[Opening EXTRACT section]

Emilion mentions in the hackfest chat that there is a #gfx:mozilla.org Matrix room where to ask more about these topics.
Antonio Gomes (Igalia), talks about what Chromium does (no slides)
- We support the three major desktop OSes (Windows, Linux, Mac) and
- The graphics stack for linux also uses similar technologies
- The chromium compositor talks to the GPU process and makes the overlays, promotes things to hardware... In ChromeOS, the GPU talks back and talks to the browser.
- In ChromeOS there is the internal Exo Wayland compositor. It mimics the architecture of the browser: it has its own GPU process and so on.
- Trying to make shortcuts, talk directly
- The complete process of getting web content on the screen is definitel non-trivial.
- Also software rendering may be used most of the times for Linux users, only a small subset of configurations is supported and otherwise defaults to software. It requires tinkering to enable it.
- Conversions take place to bridge integer-based calculations in Chromium with floats used in Wayland protocols.
- Lots of investment in debugging tools, the project does a good job in terms of tooling.
-
Alex: do you use FFMpeg for media? Are you happy with it or does it cause integration issues in Linux?
- Yes, Chromium uses FFmpeg.
- Chromium has its own wrapper/media stack, that at some point was also able to use GStreamer.
- On some embedded devices rendering media content through FFmpeg was problematic.
-
Jose Dapena: chrome has its own media stack including high integration with compositor, manages WebRTC... It's a big part of the codebase, there's delegation to software (ffmpeg) for decodign but also a number of abstractions for hardware acceleration (which doesn't go through ffmpeg). THere are a number of codecs plugged to the media stack so you don't always use ffmpeg for decoding.
-
Alex: Do you use display lists to share rendering information among processes or do you pass buffers around?
- Dape: There's a mixture of both things. With software rendering the rasterization happens in the render process and the tiles is what gets shared among processes; in other cases it's display lists being shared.
- Anything else uses display lists, even using tiles you generate display lists to pass to the compositor.
-
The visualzation process is a specific process?
- Yes, it's called the GPU process. In the traditional path it would be the process that issues GL commands. In more modern stacks we generate display lists and higher level abstractions.
-
Do you have layers that are later composited?
- In the end, the layers idea is still there but the decision of what's a layer it's made in the very last stage. Sometimes you are going to end painting a huge alpha channel for background with a few strings of text; in the very last stage we will only decide to paint the fonts on top. It's able to reorder things, squash them, etc. in the last moment.

[Closing EXTRACT section]

● INSTRUCTIONS FOR THE TASK
According to the hackfest notes above, what is the name of the internal Wayland compositor in ChromeOS?

[Opening DATASET section]

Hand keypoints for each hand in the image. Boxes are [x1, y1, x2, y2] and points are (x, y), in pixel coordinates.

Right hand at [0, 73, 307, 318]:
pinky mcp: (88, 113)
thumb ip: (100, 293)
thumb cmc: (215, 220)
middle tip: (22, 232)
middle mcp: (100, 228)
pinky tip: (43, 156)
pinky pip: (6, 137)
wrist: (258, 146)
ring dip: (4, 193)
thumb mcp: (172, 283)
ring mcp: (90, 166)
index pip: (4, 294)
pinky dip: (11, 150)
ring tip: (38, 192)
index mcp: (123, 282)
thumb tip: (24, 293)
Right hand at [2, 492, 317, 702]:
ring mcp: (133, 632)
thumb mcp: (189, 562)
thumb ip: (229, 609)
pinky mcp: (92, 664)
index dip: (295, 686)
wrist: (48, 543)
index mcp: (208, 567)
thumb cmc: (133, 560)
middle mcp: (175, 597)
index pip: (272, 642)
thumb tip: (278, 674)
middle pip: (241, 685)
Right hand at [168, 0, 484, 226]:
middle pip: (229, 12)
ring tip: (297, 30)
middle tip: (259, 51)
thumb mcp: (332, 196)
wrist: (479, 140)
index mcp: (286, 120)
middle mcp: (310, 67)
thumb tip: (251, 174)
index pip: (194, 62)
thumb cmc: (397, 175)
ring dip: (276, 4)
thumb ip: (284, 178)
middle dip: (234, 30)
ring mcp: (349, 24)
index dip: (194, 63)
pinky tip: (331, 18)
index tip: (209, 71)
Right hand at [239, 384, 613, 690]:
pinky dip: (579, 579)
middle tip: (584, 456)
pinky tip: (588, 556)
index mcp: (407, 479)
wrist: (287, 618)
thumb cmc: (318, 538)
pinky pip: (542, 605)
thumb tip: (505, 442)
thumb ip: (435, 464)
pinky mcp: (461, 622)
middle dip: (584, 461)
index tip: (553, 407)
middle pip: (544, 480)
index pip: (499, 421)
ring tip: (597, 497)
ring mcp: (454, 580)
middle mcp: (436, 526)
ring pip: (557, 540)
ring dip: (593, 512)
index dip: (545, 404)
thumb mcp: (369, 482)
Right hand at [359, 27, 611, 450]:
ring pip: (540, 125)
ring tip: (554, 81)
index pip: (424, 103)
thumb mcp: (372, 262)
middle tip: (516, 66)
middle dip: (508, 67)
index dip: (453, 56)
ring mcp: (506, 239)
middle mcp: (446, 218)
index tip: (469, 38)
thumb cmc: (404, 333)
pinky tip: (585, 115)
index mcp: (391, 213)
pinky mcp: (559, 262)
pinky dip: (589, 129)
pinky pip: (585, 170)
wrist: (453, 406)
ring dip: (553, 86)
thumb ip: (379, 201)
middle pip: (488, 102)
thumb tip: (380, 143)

[Closing DATASET section]

● WRITTEN SOLUTION
Exo